Directions for this task:
Format each line of the entries below as a JSON list of strings, with one string per line and blank lines omitted.

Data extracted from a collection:
★ ★ ★ ★
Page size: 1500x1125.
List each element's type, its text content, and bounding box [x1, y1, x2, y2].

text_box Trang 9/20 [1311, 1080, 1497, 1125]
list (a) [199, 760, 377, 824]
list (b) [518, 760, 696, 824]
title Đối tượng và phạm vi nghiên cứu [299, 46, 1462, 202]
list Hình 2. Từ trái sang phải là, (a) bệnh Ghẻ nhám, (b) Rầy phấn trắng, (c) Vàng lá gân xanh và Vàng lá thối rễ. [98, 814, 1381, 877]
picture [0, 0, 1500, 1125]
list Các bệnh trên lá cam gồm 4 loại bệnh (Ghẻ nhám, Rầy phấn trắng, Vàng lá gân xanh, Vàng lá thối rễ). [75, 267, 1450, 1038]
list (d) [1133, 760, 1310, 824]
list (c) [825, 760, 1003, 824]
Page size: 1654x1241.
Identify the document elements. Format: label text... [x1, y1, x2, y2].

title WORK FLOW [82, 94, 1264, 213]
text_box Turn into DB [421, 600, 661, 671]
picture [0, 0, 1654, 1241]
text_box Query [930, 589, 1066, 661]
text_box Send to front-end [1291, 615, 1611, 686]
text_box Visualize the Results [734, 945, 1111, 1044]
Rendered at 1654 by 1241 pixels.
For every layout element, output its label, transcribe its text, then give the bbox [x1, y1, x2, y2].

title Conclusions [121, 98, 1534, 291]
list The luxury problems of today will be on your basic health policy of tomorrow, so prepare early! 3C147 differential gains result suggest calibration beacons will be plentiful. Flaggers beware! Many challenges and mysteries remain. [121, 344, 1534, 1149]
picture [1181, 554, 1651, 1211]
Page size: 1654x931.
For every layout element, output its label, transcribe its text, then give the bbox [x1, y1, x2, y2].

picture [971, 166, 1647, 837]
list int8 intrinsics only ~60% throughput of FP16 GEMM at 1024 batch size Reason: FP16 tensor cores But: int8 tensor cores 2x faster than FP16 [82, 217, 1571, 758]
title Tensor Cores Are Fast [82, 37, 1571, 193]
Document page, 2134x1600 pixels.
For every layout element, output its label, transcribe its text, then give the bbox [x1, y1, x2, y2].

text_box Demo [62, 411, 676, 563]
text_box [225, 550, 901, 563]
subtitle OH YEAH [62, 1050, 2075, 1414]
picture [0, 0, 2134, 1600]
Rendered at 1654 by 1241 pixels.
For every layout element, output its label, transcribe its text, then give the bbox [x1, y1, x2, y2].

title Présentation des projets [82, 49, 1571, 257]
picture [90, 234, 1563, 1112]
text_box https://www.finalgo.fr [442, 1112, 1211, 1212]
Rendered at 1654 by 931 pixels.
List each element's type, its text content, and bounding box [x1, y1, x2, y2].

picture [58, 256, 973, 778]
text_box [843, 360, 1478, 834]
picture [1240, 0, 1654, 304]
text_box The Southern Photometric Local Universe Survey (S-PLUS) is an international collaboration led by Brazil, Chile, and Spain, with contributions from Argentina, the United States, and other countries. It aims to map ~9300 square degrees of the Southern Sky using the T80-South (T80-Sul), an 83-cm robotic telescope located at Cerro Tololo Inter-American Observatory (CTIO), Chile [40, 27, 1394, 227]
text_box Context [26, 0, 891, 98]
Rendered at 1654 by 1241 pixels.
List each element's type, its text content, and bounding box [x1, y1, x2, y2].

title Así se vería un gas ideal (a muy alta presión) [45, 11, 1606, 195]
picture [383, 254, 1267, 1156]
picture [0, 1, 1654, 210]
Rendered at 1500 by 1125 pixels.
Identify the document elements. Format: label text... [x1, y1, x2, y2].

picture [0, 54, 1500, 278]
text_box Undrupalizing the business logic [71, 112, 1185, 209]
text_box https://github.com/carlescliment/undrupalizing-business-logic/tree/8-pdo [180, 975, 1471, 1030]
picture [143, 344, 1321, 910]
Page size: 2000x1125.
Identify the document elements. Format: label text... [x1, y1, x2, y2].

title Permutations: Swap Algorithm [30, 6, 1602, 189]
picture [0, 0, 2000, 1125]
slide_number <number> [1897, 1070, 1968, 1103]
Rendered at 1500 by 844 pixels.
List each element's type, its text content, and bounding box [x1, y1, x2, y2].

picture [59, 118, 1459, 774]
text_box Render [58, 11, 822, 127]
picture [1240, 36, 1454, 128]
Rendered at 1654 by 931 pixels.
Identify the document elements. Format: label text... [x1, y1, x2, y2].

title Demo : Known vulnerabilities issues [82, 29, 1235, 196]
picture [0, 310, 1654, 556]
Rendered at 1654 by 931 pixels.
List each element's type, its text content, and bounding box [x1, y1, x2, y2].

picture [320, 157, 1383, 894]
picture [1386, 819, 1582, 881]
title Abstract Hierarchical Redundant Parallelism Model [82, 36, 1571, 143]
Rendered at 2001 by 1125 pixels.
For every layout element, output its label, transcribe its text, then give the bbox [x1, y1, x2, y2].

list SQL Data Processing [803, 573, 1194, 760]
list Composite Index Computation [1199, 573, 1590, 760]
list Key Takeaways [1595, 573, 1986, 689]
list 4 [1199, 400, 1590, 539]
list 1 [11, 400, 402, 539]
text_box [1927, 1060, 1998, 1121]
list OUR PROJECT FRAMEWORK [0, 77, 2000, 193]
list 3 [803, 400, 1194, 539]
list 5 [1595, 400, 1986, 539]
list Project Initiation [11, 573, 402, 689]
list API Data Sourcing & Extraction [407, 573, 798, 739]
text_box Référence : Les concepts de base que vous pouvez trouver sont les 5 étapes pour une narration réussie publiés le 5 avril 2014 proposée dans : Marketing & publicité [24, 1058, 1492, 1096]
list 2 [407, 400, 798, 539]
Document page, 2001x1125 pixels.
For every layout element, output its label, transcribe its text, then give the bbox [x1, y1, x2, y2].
★ ★ ★ ★
Exercise response:
[
  "Page size: 1500x1125.",
  "List each element's type, its text content, and bounding box [x1, y1, x2, y2].",
  "text_box Trang 9/20 [1311, 1080, 1497, 1125]",
  "list (a) [199, 760, 377, 824]",
  "list (b) [518, 760, 696, 824]",
  "title Đối tượng và phạm vi nghiên cứu [299, 46, 1462, 202]",
  "list Hình 2. Từ trái sang phải là, (a) bệnh Ghẻ nhám, (b) Rầy phấn trắng, (c) Vàng lá gân xanh và Vàng lá thối rễ. [98, 814, 1381, 877]",
  "picture [0, 0, 1500, 1125]",
  "list Các bệnh trên lá cam gồm 4 loại bệnh (Ghẻ nhám, Rầy phấn trắng, Vàng lá gân xanh, Vàng lá thối rễ). [75, 267, 1450, 1038]",
  "list (d) [1133, 760, 1310, 824]",
  "list (c) [825, 760, 1003, 824]",
  "Page size: 1654x1241.",
  "Identify the document elements. Format: label text... [x1, y1, x2, y2].",
  "title WORK FLOW [82, 94, 1264, 213]",
  "text_box Turn into DB [421, 600, 661, 671]",
  "picture [0, 0, 1654, 1241]",
  "text_box Query [930, 589, 1066, 661]",
  "text_box Send to front-end [1291, 615, 1611, 686]",
  "text_box Visualize the Results [734, 945, 1111, 1044]",
  "Rendered at 1654 by 1241 pixels.",
  "For every layout element, output its label, transcribe its text, then give the bbox [x1, y1, x2, y2].",
  "title Conclusions [121, 98, 1534, 291]",
  "list The luxury problems of today will be on your basic health policy of tomorrow, so prepare early! 3C147 differential gains result suggest calibration beacons will be plentiful. Flaggers beware! Many challenges and mysteries remain. [121, 344, 1534, 1149]",
  "picture [1181, 554, 1651, 1211]",
  "Page size: 1654x931.",
  "For every layout element, output its label, transcribe its text, then give the bbox [x1, y1, x2, y2].",
  "picture [971, 166, 1647, 837]",
  "list int8 intrinsics only ~60% throughput of FP16 GEMM at 1024 batch size Reason: FP16 tensor cores But: int8 tensor cores 2x faster than FP16 [82, 217, 1571, 758]",
  "title Tensor Cores Are Fast [82, 37, 1571, 193]",
  "Document page, 2134x1600 pixels.",
  "For every layout element, output its label, transcribe its text, then give the bbox [x1, y1, x2, y2].",
  "text_box Demo [62, 411, 676, 563]",
  "text_box [225, 550, 901, 563]",
  "subtitle OH YEAH [62, 1050, 2075, 1414]",
  "picture [0, 0, 2134, 1600]",
  "Rendered at 1654 by 1241 pixels.",
  "For every layout element, output its label, transcribe its text, then give the bbox [x1, y1, x2, y2].",
  "title Présentation des projets [82, 49, 1571, 257]",
  "picture [90, 234, 1563, 1112]",
  "text_box https://www.finalgo.fr [442, 1112, 1211, 1212]",
  "Rendered at 1654 by 931 pixels.",
  "List each element's type, its text content, and bounding box [x1, y1, x2, y2].",
  "picture [58, 256, 973, 778]",
  "text_box [843, 360, 1478, 834]",
  "picture [1240, 0, 1654, 304]",
  "text_box The Southern Photometric Local Universe Survey (S-PLUS) is an international collaboration led by Brazil, Chile, and Spain, with contributions from Argentina, the United States, and other countries. It aims to map ~9300 square degrees of the Southern Sky using the T80-South (T80-Sul), an 83-cm robotic telescope located at Cerro Tololo Inter-American Observatory (CTIO), Chile [40, 27, 1394, 227]",
  "text_box Context [26, 0, 891, 98]",
  "Rendered at 1654 by 1241 pixels.",
  "List each element's type, its text content, and bounding box [x1, y1, x2, y2].",
  "title Así se vería un gas ideal (a muy alta presión) [45, 11, 1606, 195]",
  "picture [383, 254, 1267, 1156]",
  "picture [0, 1, 1654, 210]",
  "Rendered at 1500 by 1125 pixels.",
  "Identify the document elements. Format: label text... [x1, y1, x2, y2].",
  "picture [0, 54, 1500, 278]",
  "text_box Undrupalizing the business logic [71, 112, 1185, 209]",
  "text_box https://github.com/carlescliment/undrupalizing-business-logic/tree/8-pdo [180, 975, 1471, 1030]",
  "picture [143, 344, 1321, 910]",
  "Page size: 2000x1125.",
  "Identify the document elements. Format: label text... [x1, y1, x2, y2].",
  "title Permutations: Swap Algorithm [30, 6, 1602, 189]",
  "picture [0, 0, 2000, 1125]",
  "slide_number <number> [1897, 1070, 1968, 1103]",
  "Rendered at 1500 by 844 pixels.",
  "List each element's type, its text content, and bounding box [x1, y1, x2, y2].",
  "picture [59, 118, 1459, 774]",
  "text_box Render [58, 11, 822, 127]",
  "picture [1240, 36, 1454, 128]",
  "Rendered at 1654 by 931 pixels.",
  "Identify the document elements. Format: label text... [x1, y1, x2, y2].",
  "title Demo : Known vulnerabilities issues [82, 29, 1235, 196]",
  "picture [0, 310, 1654, 556]",
  "Rendered at 1654 by 931 pixels.",
  "List each element's type, its text content, and bounding box [x1, y1, x2, y2].",
  "picture [320, 157, 1383, 894]",
  "picture [1386, 819, 1582, 881]",
  "title Abstract Hierarchical Redundant Parallelism Model [82, 36, 1571, 143]",
  "Rendered at 2001 by 1125 pixels.",
  "For every layout element, output its label, transcribe its text, then give the bbox [x1, y1, x2, y2].",
  "list SQL Data Processing [803, 573, 1194, 760]",
  "list Composite Index Computation [1199, 573, 1590, 760]",
  "list Key Takeaways [1595, 573, 1986, 689]",
  "list 4 [1199, 400, 1590, 539]",
  "list 1 [11, 400, 402, 539]",
  "text_box [1927, 1060, 1998, 1121]",
  "list OUR PROJECT FRAMEWORK [0, 77, 2000, 193]",
  "list 3 [803, 400, 1194, 539]",
  "list 5 [1595, 400, 1986, 539]",
  "list Project Initiation [11, 573, 402, 689]",
  "list API Data Sourcing & Extraction [407, 573, 798, 739]",
  "text_box Référence : Les concepts de base que vous pouvez trouver sont les 5 étapes pour une narration réussie publiés le 5 avril 2014 proposée dans : Marketing & publicité [24, 1058, 1492, 1096]",
  "list 2 [407, 400, 798, 539]",
  "Document page, 2001x1125 pixels.",
  "For every layout element, output its label, transcribe its text, then give the bbox [x1, y1, x2, y2]."
]